Re: [Qemu-devel] [PULL, 08/14] spapr_pci/spapr_pci_vfio: Support Dynamic DMA Windows (DDW)

2017-11-09 Thread David Gibson
On Wed, Nov 08, 2017 at 09:52:12AM +1100, Alexey Kardashevskiy wrote:
> On 07/11/17 19:42, Laurent Vivier wrote:
> > On 05/07/2016 07:31, David Gibson wrote:
> >> From: Alexey Kardashevskiy 
> >>
> >> This adds support for Dynamic DMA Windows (DDW) option defined by
> >> the SPAPR specification which allows to have additional DMA window(s)
> >>
> >> The "ddw" property is enabled by default on a PHB but for compatibility
> >> the pseries-2.6 machine and older disable it.
> >> This also creates a single DMA window for the older machines to
> >> maintain backward migration.
> >>
> >> This implements DDW for PHB with emulated and VFIO devices. The host
> >> kernel support is required. The advertised IOMMU page sizes are 4K and
> >> 64K; 16M pages are supported but not advertised by default, in order to
> >> enable them, the user has to specify "pgsz" property for PHB and
> >> enable huge pages for RAM.
> > 
> > Why is it not advirtised by default?
> 
> I do not remember clearly but this kind of automation is usually less
> manageable. What if we do not want huge IOMMU pages for some reason?
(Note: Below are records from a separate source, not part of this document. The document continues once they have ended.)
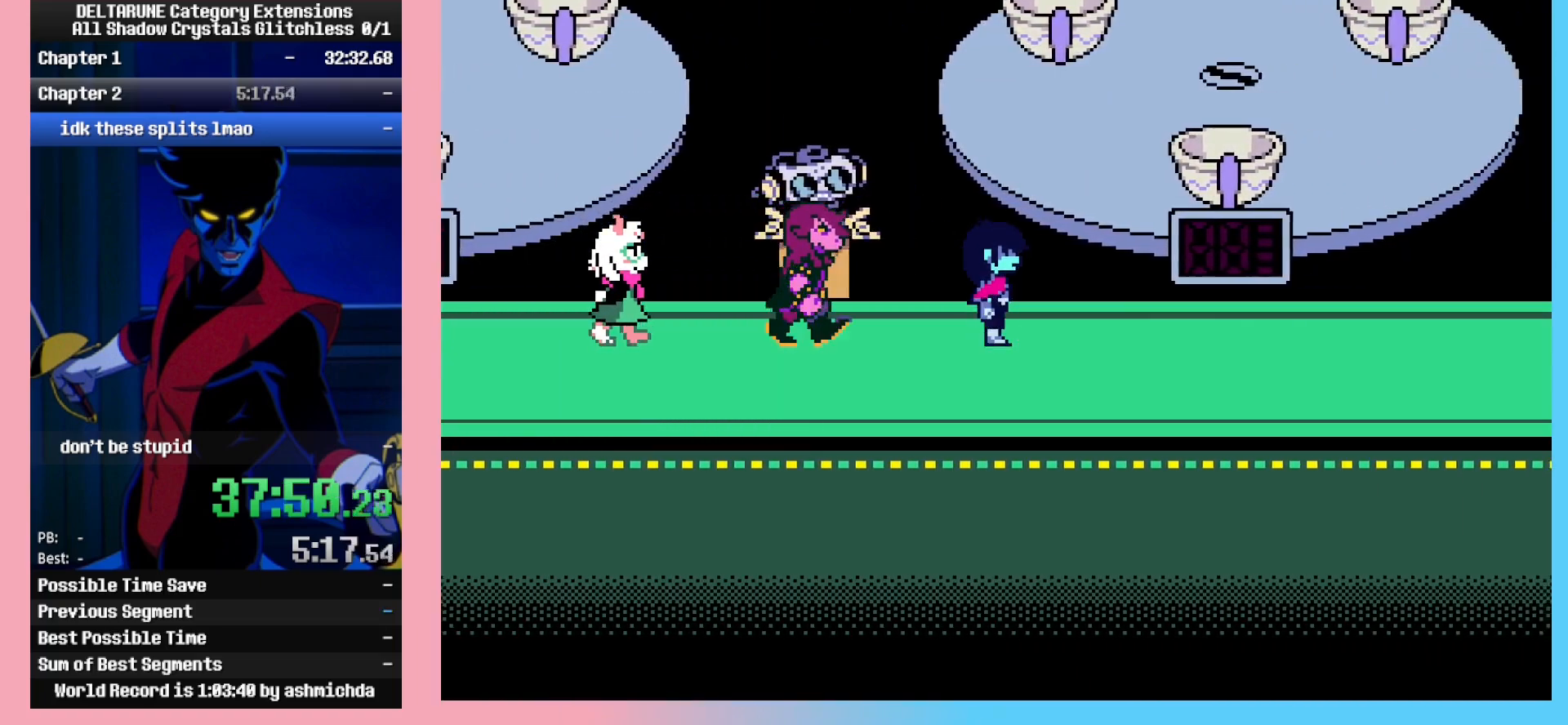
{"keys": ["right"], "events": []}
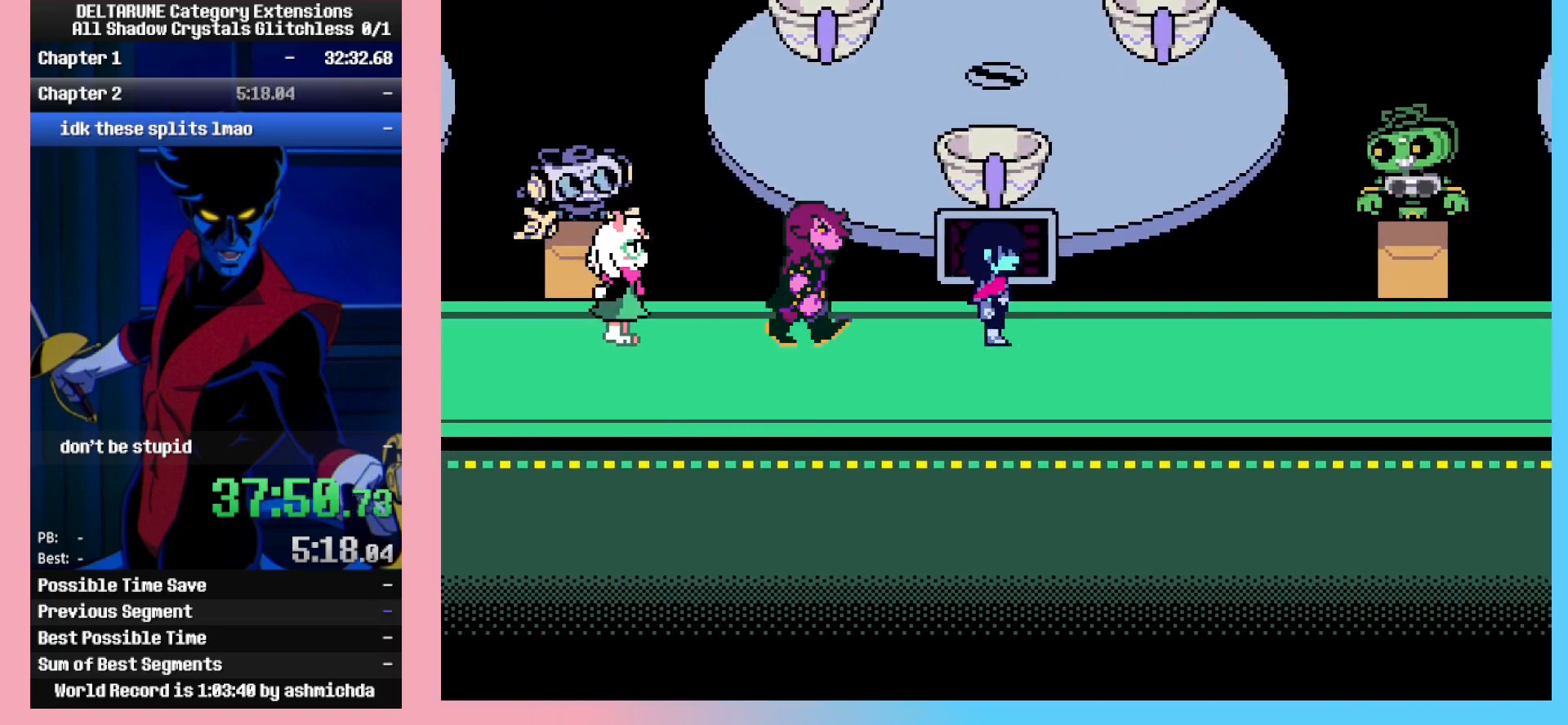
{"keys": ["right"], "events": []}
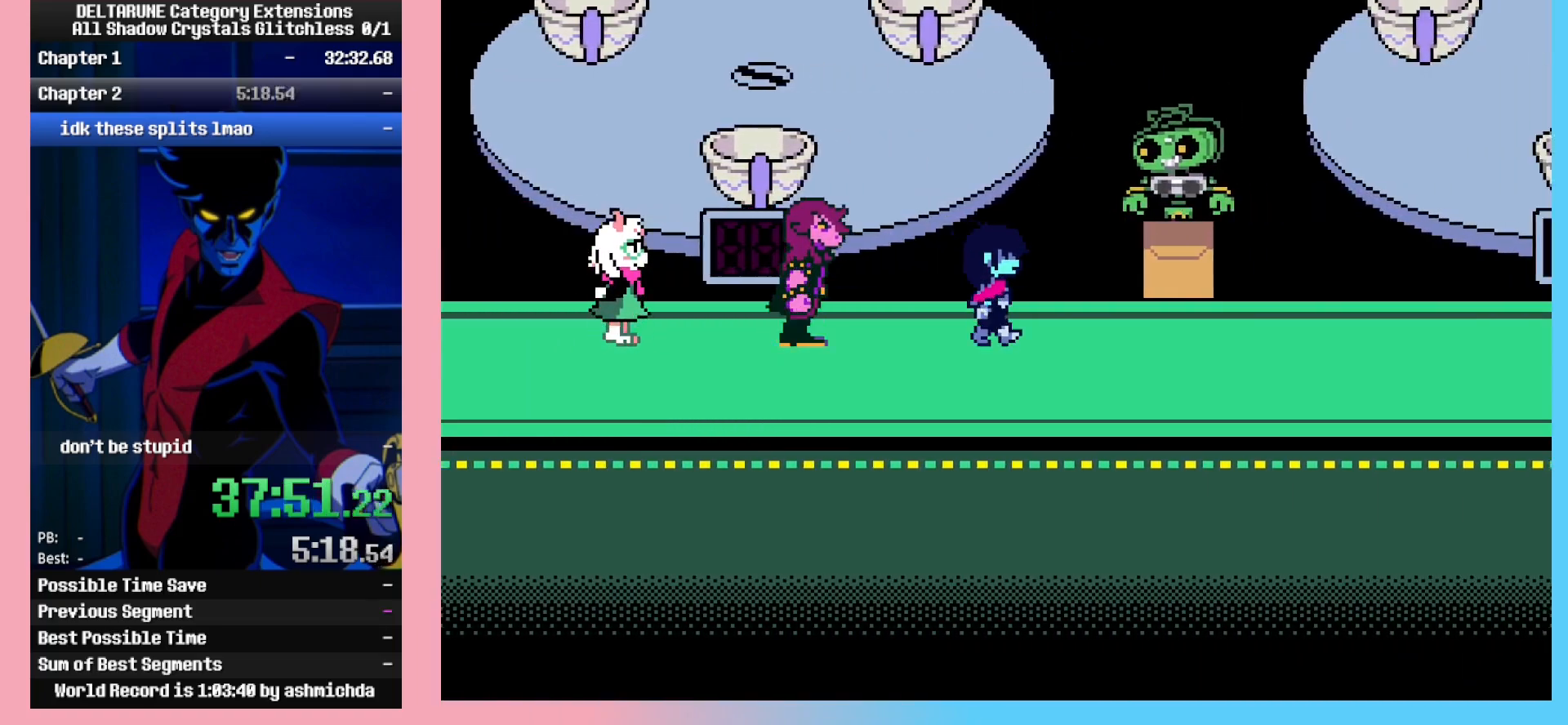
{"keys": ["right"], "events": []}
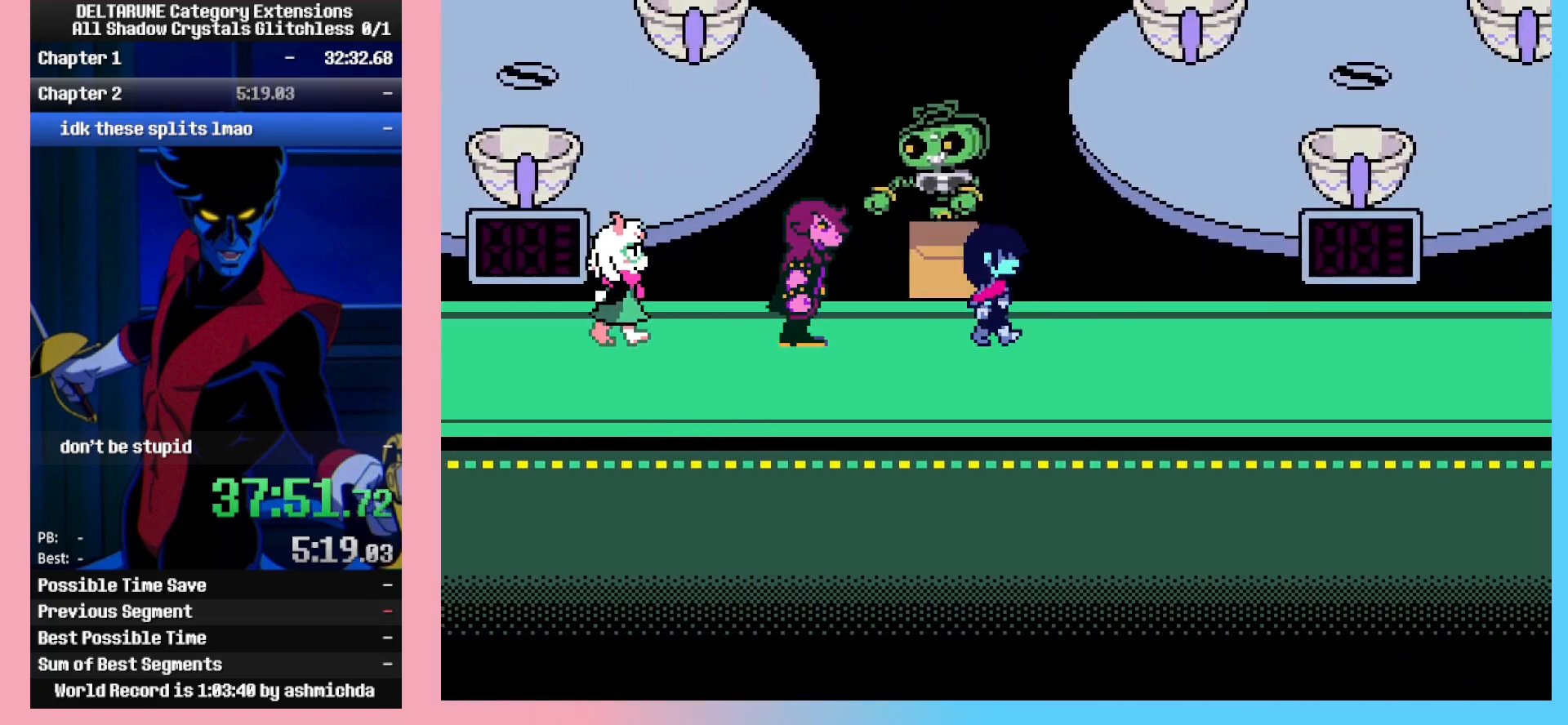
{"keys": ["z"], "events": [[250, "z", "down"], [300, "right", "up"]]}
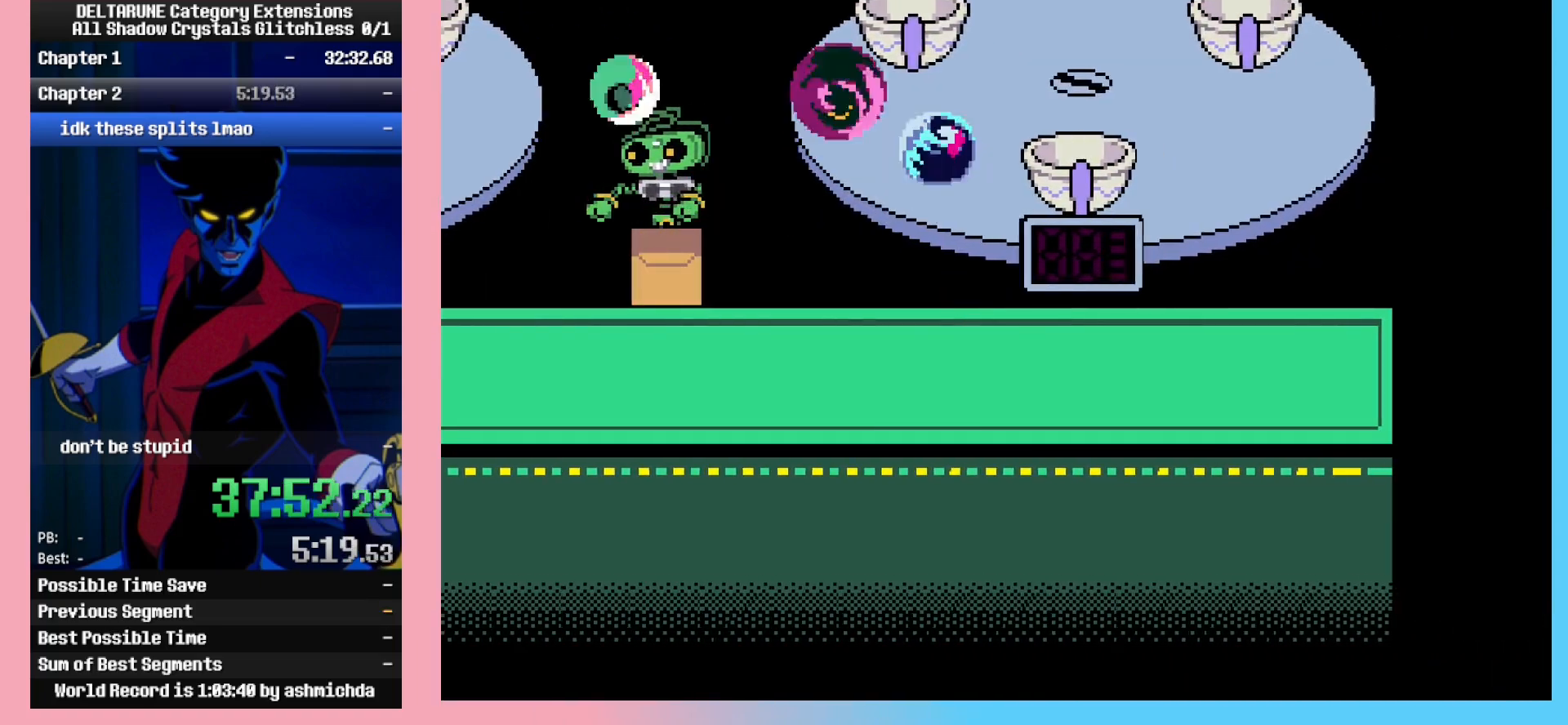
{"keys": [], "events": [[67, "z", "up"], [117, "z", "down"], [167, "z", "up"], [217, "right", "down"], [217, "z", "down"], [267, "z", "up"], [350, "right", "up"]]}
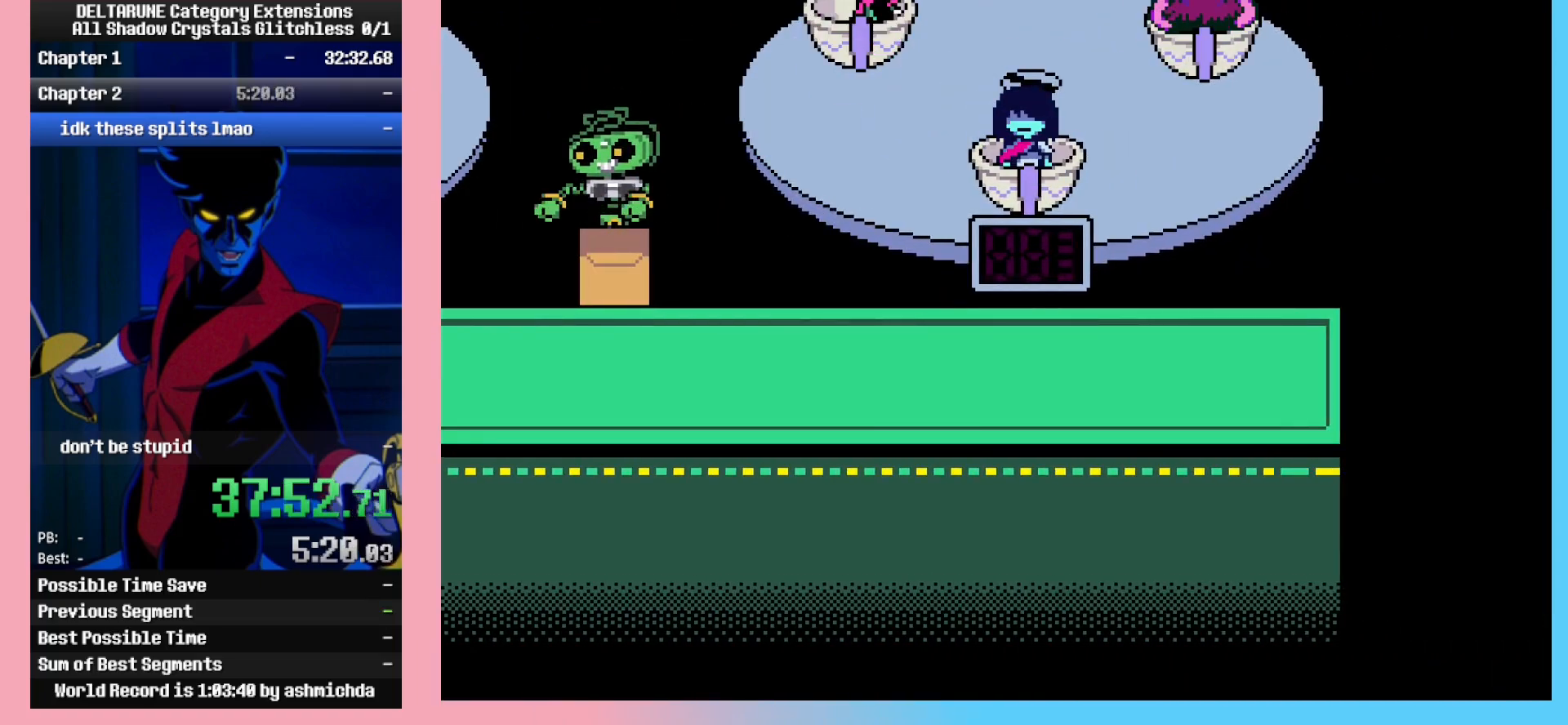
{"keys": ["left"], "events": [[233, "left", "down"], [367, "left", "up"], [367, "right", "down"], [467, "left", "down"], [467, "right", "up"]]}
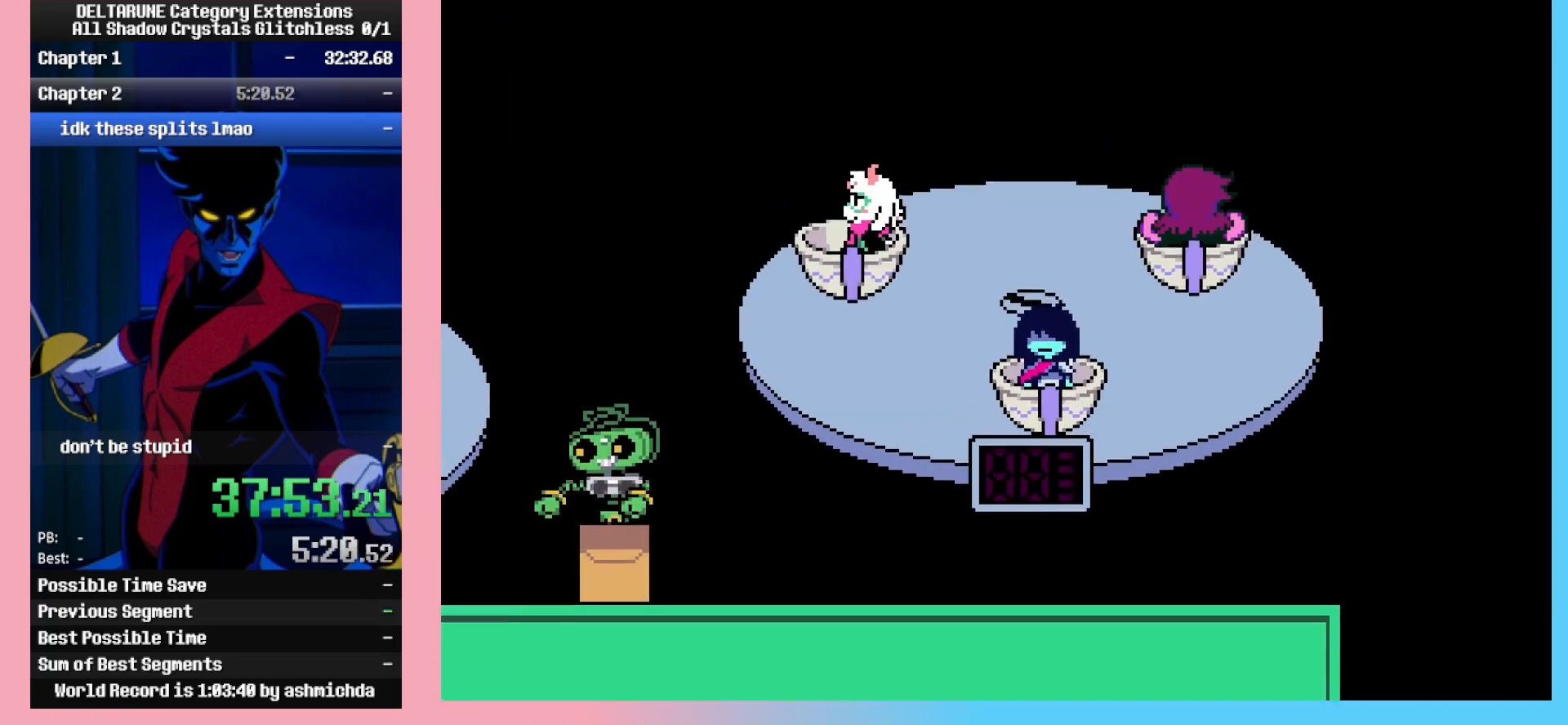
{"keys": ["right"], "events": [[67, "left", "up"], [67, "right", "down"], [150, "left", "down"], [150, "right", "up"], [250, "left", "up"], [250, "right", "down"], [350, "left", "down"], [383, "right", "up"], [433, "left", "up"], [483, "right", "down"]]}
The reason is basically for migration.  Because of the compatibility
requirements for that, we generally try to avoid making any guest
visible changes to the virtual machine based on host capabilities or
configuration because it makes migration a total nightmare.


That said, in this case the difference which we'd need here -
availability of hugepages in the guest, is *already* guest visible for
the normal (non IOMMU) page mapping.  So maybe automatically changing
the IOMMU mask as well would be ok.  Or at least no worse than we have
already.

> > When we start qemu with hugepage memory ("mount -t hugetlbfs none
> > /mnt/kvm_hugepage" and ".. -mem-path /mnt/kvm_hugepage .."), we have an
> > ugly message:
> > 
> > "qemu-kvm: System page size 0x100 is not enabled in page_size_mask
> > (0x11000). Performance may be slow"
> > 
> > I understand if we want to use this with VFIO, we need something like
> > "-global spapr-pci-host-bridge.pgsz=0x1011000".
> > 
> > But is it needed if we don't use VFIO?
> 
> Yes, TCE tables are still created in KVM so the size matters.
> 
> > Is it a way QEMU adds automatically the 0x100 mask to page_size_mask?
> 
> No. That thing which decides about -mem-path should also add the pgsz mask.
> 
> 

-- 
David Gibson| I'll have my music baroque, and my code
david AT gibson.dropbear.id.au  | minimalist, thank you.  NOT _the_ _other_
| _way_ _around_!
http://www.ozlabs.org/~dgibson


signature.asc
Description: PGP signature


Re: [Qemu-devel] [PULL, 08/14] spapr_pci/spapr_pci_vfio: Support Dynamic DMA Windows (DDW)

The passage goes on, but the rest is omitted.